Hoy entierro a mi único hijo.
Era miembro de la gens Cornelia, de una rama con antigüedad de más de
doscientos años, en la que ha habido cónsules y sacerdotes, hombres de gran
honorabilidad. En diciembre se habría hecho un Cornelio adulto, pero no ha sido
así. Al morir contaba casi quince años.
Mi hijo era un muchacho
estupendo, muy querido y atento. Su madre murió cuando era muy pequeño, pero su
madrastra ha sido una auténtica madre para él.

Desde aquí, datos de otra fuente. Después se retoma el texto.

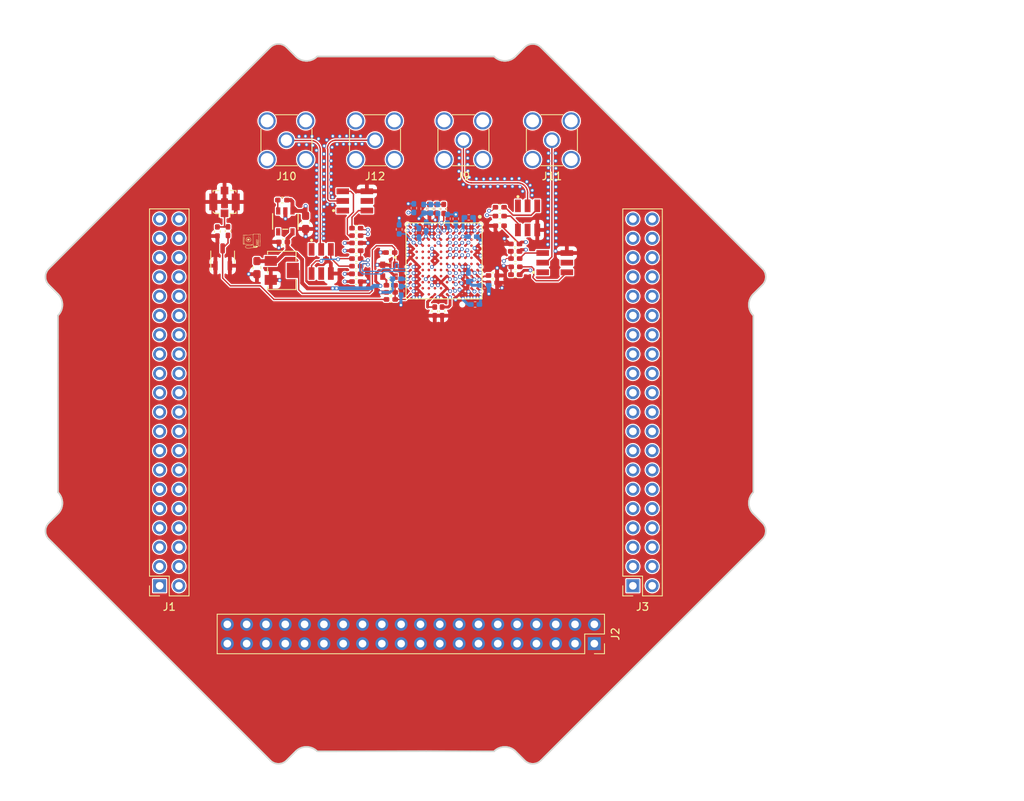
<source format=kicad_pcb>
(kicad_pcb
	(version 20240108)
	(generator "pcbnew")
	(generator_version "8.0")
	(general
		(thickness 1.620266)
		(legacy_teardrops no)
	)
	(paper "A4")
	(layers
		(0 "F.Cu" mixed "Top.Cu")
		(1 "In1.Cu" mixed "In1.GND1.Cu")
		(2 "In2.Cu" mixed "In2_Sig1.Cu")
		(3 "In3.Cu" mixed "In3_PWR1.Cu")
		(4 "In4.Cu" mixed "In4PWR2.Cu")
		(31 "B.Cu" mixed "Bottom.Cu")
		(32 "B.Adhes" user "B.Adhesive")
		(33 "F.Adhes" user "F.Adhesive")
		(34 "B.Paste" user)
		(35 "F.Paste" user)
		(36 "B.SilkS" user "B.Silkscreen")
		(37 "F.SilkS" user "F.Silkscreen")
		(38 "B.Mask" user)
		(39 "F.Mask" user)
		(40 "Dwgs.User" user "User.Drawings")
		(41 "Cmts.User" user "User.Comments")
		(42 "Eco1.User" user "User.Eco1")
		(43 "Eco2.User" user "User.Eco2")
		(44 "Edge.Cuts" user)
		(45 "Margin" user)
		(46 "B.CrtYd" user "B.Courtyard")
		(47 "F.CrtYd" user "F.Courtyard")
		(48 "B.Fab" user)
		(49 "F.Fab" user)
		(50 "User.1" user)
		(51 "User.2" user)
		(52 "User.3" user)
		(53 "User.4" user)
		(54 "User.5" user)
		(55 "User.6" user)
		(56 "User.7" user)
		(57 "User.8" user)
		(58 "User.9" user)
	)
	(setup
		(stackup
			(layer "F.SilkS"
				(type "Top Silk Screen")
			)
			(layer "F.Paste"
				(type "Top Solder Paste")
			)
			(layer "F.Mask"
				(type "Top Solder Mask")
				(thickness 0.01016)
			)
			(layer "F.Cu"
				(type "copper")
				(thickness 0.035052)
			)
			(layer "dielectric 1"
				(type "prepreg")
				(thickness 0.1)
				(material "FR4")
				(epsilon_r 4.1)
				(loss_tangent 0.02)
			)
			(layer "In1.Cu"
				(type "copper")
				(thickness 0.01524)
			)
			(layer "dielectric 2"
				(type "core")
				(thickness 0.507987)
				(material "FR4")
				(epsilon_r 4.6)
				(loss_tangent 0.02)
			)
			(layer "In2.Cu"
				(type "copper")
				(thickness 0.01524)
			)
			(layer "dielectric 3"
				(type "prepreg")
				(thickness 0.1)
				(material "FR4")
				(epsilon_r 4.1)
				(loss_tangent 0.02) addsublayer
				(thickness 0.076454)
				(material "FR4")
				(epsilon_r 4.5)
				(loss_tangent 0.02)
			)
			(layer "In3.Cu"
				(type "copper")
				(thickness 0.01524)
			)
			(layer "dielectric 4"
				(type "core")
				(thickness 0.507987)
				(material "FR4")
				(epsilon_r 4.6)
				(loss_tangent 0.02)
			)
			(layer "In4.Cu"
				(type "copper")
				(thickness 0.01524)
			)
			(layer "dielectric 5"
				(type "prepreg")
				(thickness 0.1)
				(material "FR4")
				(epsilon_r 4.1)
				(loss_tangent 0.02) addsublayer
				(thickness 0.076454)
				(material "FR4")
				(epsilon_r 4.5)
				(loss_tangent 0.02)
			)
			(layer "B.Cu"
				(type "copper")
				(thickness 0.035052)
			)
			(layer "B.Mask"
				(type "Bottom Solder Mask")
				(thickness 0.01016)
			)
			(layer "B.Paste"
				(type "Bottom Solder Paste")
			)
			(layer "B.SilkS"
				(type "Bottom Silk Screen")
			)
			(copper_finish "None")
			(dielectric_constraints no)
		)
		(pad_to_mask_clearance 0.1)
		(allow_soldermask_bridges_in_footprints no)
		(pcbplotparams
			(layerselection 0x0001030_ffffffff)
			(plot_on_all_layers_selection 0x0001000_00000000)
			(disableapertmacros no)
			(usegerberextensions no)
			(usegerberattributes yes)
			(usegerberadvancedattributes yes)
			(creategerberjobfile yes)
			(dashed_line_dash_ratio 12.000000)
			(dashed_line_gap_ratio 3.000000)
			(svgprecision 4)
			(plotframeref yes)
			(viasonmask no)
			(mode 1)
			(useauxorigin no)
			(hpglpennumber 1)
			(hpglpenspeed 20)
			(hpglpendiameter 15.000000)
			(pdf_front_fp_property_popups yes)
			(pdf_back_fp_property_popups yes)
			(dxfpolygonmode yes)
			(dxfimperialunits yes)
			(dxfusepcbnewfont yes)
			(psnegative no)
			(psa4output no)
			(plotreference yes)
			(plotvalue no)
			(plotfptext yes)
			(plotinvisibletext no)
			(sketchpadsonfab no)
			(subtractmaskfromsilk no)
			(outputformat 4)
			(mirror no)
			(drillshape 2)
			(scaleselection 1)
			(outputdirectory "../PDF's/")
		)
	)
	(net 0 "")
	(net 1 "+5VA")
	(net 2 "+1V2")
	(net 3 "VDDA1P1_RX_VCO")
	(net 4 "+12L")
	(net 5 "Net-(CY1-Standby)")
	(net 6 "Net-(CY1-Out)")
	(net 7 "+3.3V")
	(net 8 "EXT_CLK_EN")
	(net 9 "TX_VCO_1P1V_SUPPLY")
	(net 10 "unconnected-(J1-Pin_25-Pad25)")
	(net 11 "unconnected-(J1-Pin_28-Pad28)")
	(net 12 "unconnected-(J1-Pin_37-Pad37)")
	(net 13 "unconnected-(J1-Pin_23-Pad23)")
	(net 14 "unconnected-(J1-Pin_22-Pad22)")
	(net 15 "unconnected-(J1-Pin_34-Pad34)")
	(net 16 "GND")
	(net 17 "unconnected-(J1-Pin_31-Pad31)")
	(net 18 "unconnected-(J1-Pin_20-Pad20)")
	(net 19 "unconnected-(J1-Pin_9-Pad9)")
	(net 20 "unconnected-(J1-Pin_12-Pad12)")
	(net 21 "Net-(J8-In)")
	(net 22 "Net-(C76-Pad2)")
	(net 23 "Net-(C82-Pad2)")
	(net 24 "Net-(C83-Pad2)")
	(net 25 "unconnected-(U12-XTALP-PadM11)")
	(net 26 "unconnected-(U12-DATA_CLK_N-PadH11)")
	(net 27 "unconnected-(U12-RX_FRAME_N-PadG7)")
	(net 28 "unconnected-(U12-NC-PadM3)")
	(net 29 "unconnected-(U12-NC-PadA3)")
	(net 30 "Net-(U12-RBIAS)")
	(net 31 "Net-(C89-Pad2)")
	(net 32 "Net-(C88-Pad2)")
	(net 33 "Net-(C87-Pad2)")
	(net 34 "Net-(C86-Pad2)")
	(net 35 "Net-(C85-Pad2)")
	(net 36 "unconnected-(J1-Pin_10-Pad10)")
	(net 37 "unconnected-(J1-Pin_4-Pad4)")
	(net 38 "unconnected-(J1-Pin_19-Pad19)")
	(net 39 "unconnected-(J1-Pin_32-Pad32)")
	(net 40 "unconnected-(J1-Pin_30-Pad30)")
	(net 41 "unconnected-(J1-Pin_29-Pad29)")
	(net 42 "unconnected-(J1-Pin_18-Pad18)")
	(net 43 "unconnected-(J1-Pin_40-Pad40)")
	(net 44 "unconnected-(J1-Pin_33-Pad33)")
	(net 45 "unconnected-(J1-Pin_11-Pad11)")
	(net 46 "unconnected-(J1-Pin_35-Pad35)")
	(net 47 "unconnected-(J1-Pin_39-Pad39)")
	(net 48 "unconnected-(J1-Pin_6-Pad6)")
	(net 49 "unconnected-(J1-Pin_38-Pad38)")
	(net 50 "unconnected-(J1-Pin_3-Pad3)")
	(net 51 "unconnected-(J1-Pin_7-Pad7)")
	(net 52 "unconnected-(J1-Pin_5-Pad5)")
	(net 53 "unconnected-(J1-Pin_27-Pad27)")
	(net 54 "unconnected-(J1-Pin_8-Pad8)")
	(net 55 "unconnected-(J1-Pin_21-Pad21)")
	(net 56 "unconnected-(J1-Pin_36-Pad36)")
	(net 57 "unconnected-(J1-Pin_15-Pad15)")
	(net 58 "unconnected-(J1-Pin_16-Pad16)")
	(net 59 "unconnected-(J1-Pin_1-Pad1)")
	(net 60 "unconnected-(J1-Pin_26-Pad26)")
	(net 61 "unconnected-(J1-Pin_24-Pad24)")
	(net 62 "unconnected-(J1-Pin_14-Pad14)")
	(net 63 "unconnected-(J1-Pin_2-Pad2)")
	(net 64 "unconnected-(J1-Pin_13-Pad13)")
	(net 65 "unconnected-(J1-Pin_17-Pad17)")
	(net 66 "+VSW")
	(net 67 "CTRL_IN2")
	(net 68 "CTRL_IN1")
	(net 69 "CTRL_IN3")
	(net 70 "CTRL_IN0")
	(net 71 "/Sheet3/RX1A_P")
	(net 72 "/Sheet3/TX1A_P")
	(net 73 "unconnected-(U11-FB-Pad4)")
	(net 74 "/Sheet3/UB4")
	(net 75 "/Sheet3/UB3")
	(net 76 "/Sheet3/UB2")
	(net 77 "/Sheet3/UB1")
	(net 78 "Net-(C84-Pad2)")
	(net 79 "/Sheet3/RX2A_P")
	(net 80 "/Sheet3/TX2A_P")
	(net 81 "/Sheet3/RX1A_N")
	(net 82 "Net-(C78-Pad2)")
	(net 83 "/Sheet3/TX1A_N")
	(net 84 "/Sheet3/RX2A_N")
	(net 85 "/Sheet3/TX2A_N")
	(net 86 "/Sheet3/XT1")
	(net 87 "/Sheet3/SUP")
	(net 88 "unconnected-(J2-Pin_25-Pad25)")
	(net 89 "unconnected-(J2-Pin_5-Pad5)")
	(net 90 "unconnected-(J2-Pin_29-Pad29)")
	(net 91 "unconnected-(J2-Pin_28-Pad28)")
	(net 92 "unconnected-(J2-Pin_27-Pad27)")
	(net 93 "unconnected-(J2-Pin_35-Pad35)")
	(net 94 "unconnected-(J2-Pin_38-Pad38)")
	(net 95 "unconnected-(J2-Pin_9-Pad9)")
	(net 96 "unconnected-(J2-Pin_8-Pad8)")
	(net 97 "unconnected-(J2-Pin_21-Pad21)")
	(net 98 "unconnected-(J2-Pin_7-Pad7)")
	(net 99 "unconnected-(J2-Pin_3-Pad3)")
	(net 100 "unconnected-(J2-Pin_22-Pad22)")
	(net 101 "unconnected-(J2-Pin_16-Pad16)")
	(net 102 "unconnected-(J2-Pin_10-Pad10)")
	(net 103 "unconnected-(J2-Pin_20-Pad20)")
	(net 104 "unconnected-(J2-Pin_39-Pad39)")
	(net 105 "unconnected-(J2-Pin_30-Pad30)")
	(net 106 "unconnected-(J2-Pin_13-Pad13)")
	(net 107 "unconnected-(J2-Pin_31-Pad31)")
	(net 108 "unconnected-(J2-Pin_17-Pad17)")
	(net 109 "unconnected-(J2-Pin_1-Pad1)")
	(net 110 "unconnected-(J2-Pin_37-Pad37)")
	(net 111 "unconnected-(J2-Pin_15-Pad15)")
	(net 112 "unconnected-(J2-Pin_33-Pad33)")
	(net 113 "unconnected-(J2-Pin_12-Pad12)")
	(net 114 "unconnected-(J2-Pin_40-Pad40)")
	(net 115 "unconnected-(J2-Pin_11-Pad11)")
	(net 116 "unconnected-(J2-Pin_6-Pad6)")
	(net 117 "unconnected-(J2-Pin_4-Pad4)")
	(net 118 "unconnected-(J2-Pin_36-Pad36)")
	(net 119 "unconnected-(J2-Pin_23-Pad23)")
	(net 120 "unconnected-(J2-Pin_18-Pad18)")
	(net 121 "unconnected-(J2-Pin_14-Pad14)")
	(net 122 "unconnected-(J2-Pin_2-Pad2)")
	(net 123 "unconnected-(J2-Pin_19-Pad19)")
	(net 124 "unconnected-(J2-Pin_26-Pad26)")
	(net 125 "unconnected-(J2-Pin_24-Pad24)")
	(net 126 "unconnected-(J2-Pin_34-Pad34)")
	(net 127 "unconnected-(J2-Pin_32-Pad32)")
	(net 128 "TX_D5_N")
	(net 129 "CTRL_OUT2")
	(net 130 "CTRL_OUT0")
	(net 131 "TX_D0_N")
	(net 132 "TX_D4_N")
	(net 133 "RX_D4_N")
	(net 134 "SPI_EN")
	(net 135 "unconnected-(U12-GPO_2-PadB5)")
	(net 136 "RX_D4_P")
	(net 137 "ENABLE")
	(net 138 "SPI_CLK")
	(net 139 "AD9361_RST")
	(net 140 "TX_D3_P")
	(net 141 "TX_D1_N")
	(net 142 "TX_D2_P")
	(net 143 "unconnected-(U12-GPO_1-PadB6)")
	(net 144 "CTRL_OUT4")
	(net 145 "RX_D1_N")
	(net 146 "CTRL_OUT7")
	(net 147 "RX_D3_P")
	(net 148 "unconnected-(U12-GPO_0-PadB7)")
	(net 149 "CTRL_OUT1")
	(net 150 "EN_AGC")
	(net 151 "CTRL_OUT3")
	(net 152 "SPI_D0")
	(net 153 "TX_D5_P")
	(net 154 "RX_FRAME")
	(net 155 "TX_D1_P")
	(net 156 "RX_D3_N")
	(net 157 "RX_D2_P")
	(net 158 "DATA_CLK")
	(net 159 "TX_FRAME")
	(net 160 "unconnected-(U12-AUXADC-PadL5)")
	(net 161 "TX_D0_P")
	(net 162 "RX_D0_N")
	(net 163 "TX_D3_N")
	(net 164 "RX_D5_P")
	(net 165 "AD9361_CLKOUT")
	(net 166 "FB_CLK")
	(net 167 "SPI_DI")
	(net 168 "RX_D2_N")
	(net 169 "unconnected-(U12-GPO_3-PadB4)")
	(net 170 "unconnected-(U12-AUXDAC1-PadB3)")
	(net 171 "RX_D0_P")
	(net 172 "TX_D4_P")
	(net 173 "TXNRX")
	(net 174 "CTRL_OUT5")
	(net 175 "CTRL_OUT6")
	(net 176 "TX_D2_N")
	(net 177 "RX_D1_P")
	(net 178 "RX_D5_N")
	(net 179 "unconnected-(U12-AUXDAC2-PadC3)")
	(net 180 "unconnected-(J3-Pin_8-Pad8)")
	(net 181 "unconnected-(J3-Pin_10-Pad10)")
	(net 182 "unconnected-(J3-Pin_14-Pad14)")
	(net 183 "unconnected-(J3-Pin_12-Pad12)")
	(net 184 "unconnected-(J3-Pin_16-Pad16)")
	(net 185 "unconnected-(J3-Pin_27-Pad27)")
	(net 186 "unconnected-(J3-Pin_25-Pad25)")
	(net 187 "unconnected-(J3-Pin_2-Pad2)")
	(net 188 "unconnected-(J3-Pin_4-Pad4)")
	(net 189 "unconnected-(J3-Pin_6-Pad6)")
	(net 190 "unconnected-(J3-Pin_18-Pad18)")
	(net 191 "unconnected-(J3-Pin_20-Pad20)")
	(net 192 "unconnected-(J3-Pin_24-Pad24)")
	(net 193 "unconnected-(J3-Pin_22-Pad22)")
	(net 194 "unconnected-(J3-Pin_17-Pad17)")
	(net 195 "unconnected-(J3-Pin_21-Pad21)")
	(net 196 "unconnected-(J3-Pin_23-Pad23)")
	(net 197 "unconnected-(J3-Pin_11-Pad11)")
	(net 198 "unconnected-(J3-Pin_3-Pad3)")
	(net 199 "unconnected-(J3-Pin_15-Pad15)")
	(net 200 "unconnected-(J3-Pin_9-Pad9)")
	(net 201 "unconnected-(J3-Pin_7-Pad7)")
	(net 202 "unconnected-(J3-Pin_1-Pad1)")
	(net 203 "unconnected-(J3-Pin_13-Pad13)")
	(net 204 "unconnected-(J3-Pin_19-Pad19)")
	(net 205 "unconnected-(J3-Pin_5-Pad5)")
	(net 206 "unconnected-(J3-Pin_31-Pad31)")
	(net 207 "unconnected-(J3-Pin_29-Pad29)")
	(footprint "Capacitor_SMD:C_0402_1005Metric_Pad0.74x0.62mm_HandSolder" (layer "F.Cu") (at 127.434605 70.609705 -90))
	(footprint "Inductor_SMD:L_0402_1005Metric_Pad0.77x0.64mm_HandSolder" (layer "F.Cu") (at 138.003205 62.713004))
	(footprint "memes:gas" (layer "F.Cu") (at 103.430918 61.26186 -90))
	(footprint "Connector_PinSocket_2.54mm:PinSocket_2x20_P2.54mm_Vertical" (layer "F.Cu") (at 153.488146 106.718118 180))
	(footprint "Connector_Coaxial:U.FL_Molex_MCRF_73412-0110_Vertical" (layer "F.Cu") (at 99.793205 56.213005))
	(footprint "Capacitor_SMD:C_0402_1005Metric_Pad0.74x0.62mm_HandSolder" (layer "F.Cu") (at 135.067205 65.894204))
	(footprint "Capacitor_SMD:C_0402_1005Metric_Pad0.74x0.62mm_HandSolder" (layer "F.Cu") (at 121.660004 69.040005 180))
	(footprint "Capacitor_SMD:C_0402_1005Metric_Pad0.74x0.62mm_HandSolder" (layer "F.Cu") (at 107.495405 61.480305 180))
	(footprint "Connector_Coaxial:SMA_Amphenol_901-144_Vertical" (layer "F.Cu") (at 142.839605 48.088805 180))
	(footprint "Potentiometer_SMD:Potentiometer_Bourns_3214W_Vertical" (layer "F.Cu") (at 107.323204 65.223005 90))
	(footprint "Connector_PinSocket_2.54mm:PinSocket_2x20_P2.54mm_Vertical" (layer "F.Cu") (at 148.42 114.33 -90))
	(footprint "Capacitor_SMD:C_0402_1005Metric_Pad0.74x0.62mm_HandSolder" (layer "F.Cu") (at 117.121801 60.64722 180))
	(footprint "Capacitor_SMD:C_0402_1005Metric_Pad0.74x0.62mm_HandSolder" (layer "F.Cu") (at 135.983206 56.913005))
	(footprint "Capacitor_SMD:C_0402_1005Metric_Pad0.74x0.62mm_HandSolder" (layer "F.Cu") (at 135.983205 58.073004))
	(footprint "TCM1-63AX_:XFMR_TCM1-63AX_" (layer "F.Cu") (at 139.643205 58.310505))
	(footprint "Capacitor_SMD:C_0402_1005Metric_Pad0.74x0.62mm_HandSolder" (layer "F.Cu") (at 117.121781 61.613538))
	(footprint "Resistor_SMD:R_0402_1005Metric_Pad0.72x0.64mm_HandSolder" (layer "F.Cu") (at 128.615007 57.133005 -90))
	(footprint "Capacitor_SMD:C_0402_1005Metric_Pad0.74x0.62mm_HandSolder" (layer "F.Cu") (at 117.121781 59.667228 180))
	(footprint "Resistor_SMD:R_0402_1005Metric_Pad0.72x0.64mm_HandSolder" (layer "F.Cu") (at 98.853205 60.100504 -90))
	(footprint "Capacitor_SMD:C_0402_1005Metric_Pad0.74x0.62mm_HandSolder" (layer "F.Cu") (at 121.600005 62.870006 180))
	(footprint "Capacitor_SMD:C_0402_1005Metric_Pad0.74x0.62mm_HandSolder" (layer "F.Cu") (at 138.053205 64.753005))
	(footprint "Capacitor_SMD:C_0603_1608Metric_Pad1.08x0.95mm_HandSolder" (layer "F.Cu") (at 110.456805 58.903805 -90))
	(footprint "Inductor_SMD:L_0402_1005Metric_Pad0.77x0.64mm_HandSolder" (layer "F.Cu") (at 138.033205 65.783005))
	(footprint "Libraries:RT9193-33B" (layer "F.Cu") (at 107.789805 58.776805 -90))
	(footprint "Capacitor_SMD:C_0402_1005Metric_Pad0.74x0.62mm_HandSolder" (layer "F.Cu") (at 127.675005 57.113004 90))
	(footprint "Capacitor_SMD:C_0603_1608Metric_Pad1.08x0.95mm_HandSolder"
		(layer "F.Cu")
		(uuid "67a468ec-1e86-45ad-a8c9-1a84176b5ca4")
		(at 104.053205 64.853005 -90)
		(descr "Capacitor SMD 0603 (1608 Metric), square (rectangular) end terminal, IPC_7351 nominal with elongated pad for handsoldering. (Body size source: IPC-SM-782 page 76, https://www.pcb-3d.com/wordpress/wp-content/uploads/ipc-sm-782a_amendment_1_and_2.pdf), generated with kicad-footprint-generator")
		(tags "capacitor handsolder")
		(property "Reference" "CA7"
			(at 0.254 1.1938 -90)
			(unlocked yes)
			(layer "F.SilkS")
			(hide yes)
			(uuid "59973339-541b-4126-84c8-1dcb36140a27")
			(effects
				(font
					(size 0.6 0.6)
					(thickness 0.1)
				)
			)
		)
		(property "Value" "10uF"
			(at 0 1.43 90)
			(layer "F.Fab")
			(uuid "d9b20ebb-706e-41e0-a271-e784e4002d57")
			(effects
				(font
					(size 1 1)
					(thickness 0.15)
				)
			)
		)
		(property "Footprint" "Capacitor_SMD:C_0603_1608Metric_Pad1.08x0.95mm_HandSolder"
			(at 0 0 90)
			(layer "F.Fab")
			(hide yes)
			(uuid "ee0ac172-4036-4113-8c3e-9ec03ecbf029")
			(effects
				(font
					(size 1.27 1.27)
					(thickness 0.15)
			
... [856193 chars truncated]
</source>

Si hubiera vivido habría sido el
idóneo heredero de una casa noble patricia, pues era educado, inteligente,
perspicaz y valiente. Cuando viajé a Oriente para entrevistarme con los reyes
del Ponto y de Armenia, me acompañó sin temor a los peligros que implica andar
por tierras extranjeras. Fue testigo de mi entrevista con los embajadores
partos y hubiese sido el más indicado de su generación para que Roma le hubiese
enviado a tratar con ellos. Fue mi mejor compañero y mi más leal partidario. Roma
pierde tanto como mi familia. Le entierro con gran cariño y profunda pena y os
ofrezco gladiadores en los juegos funerarios.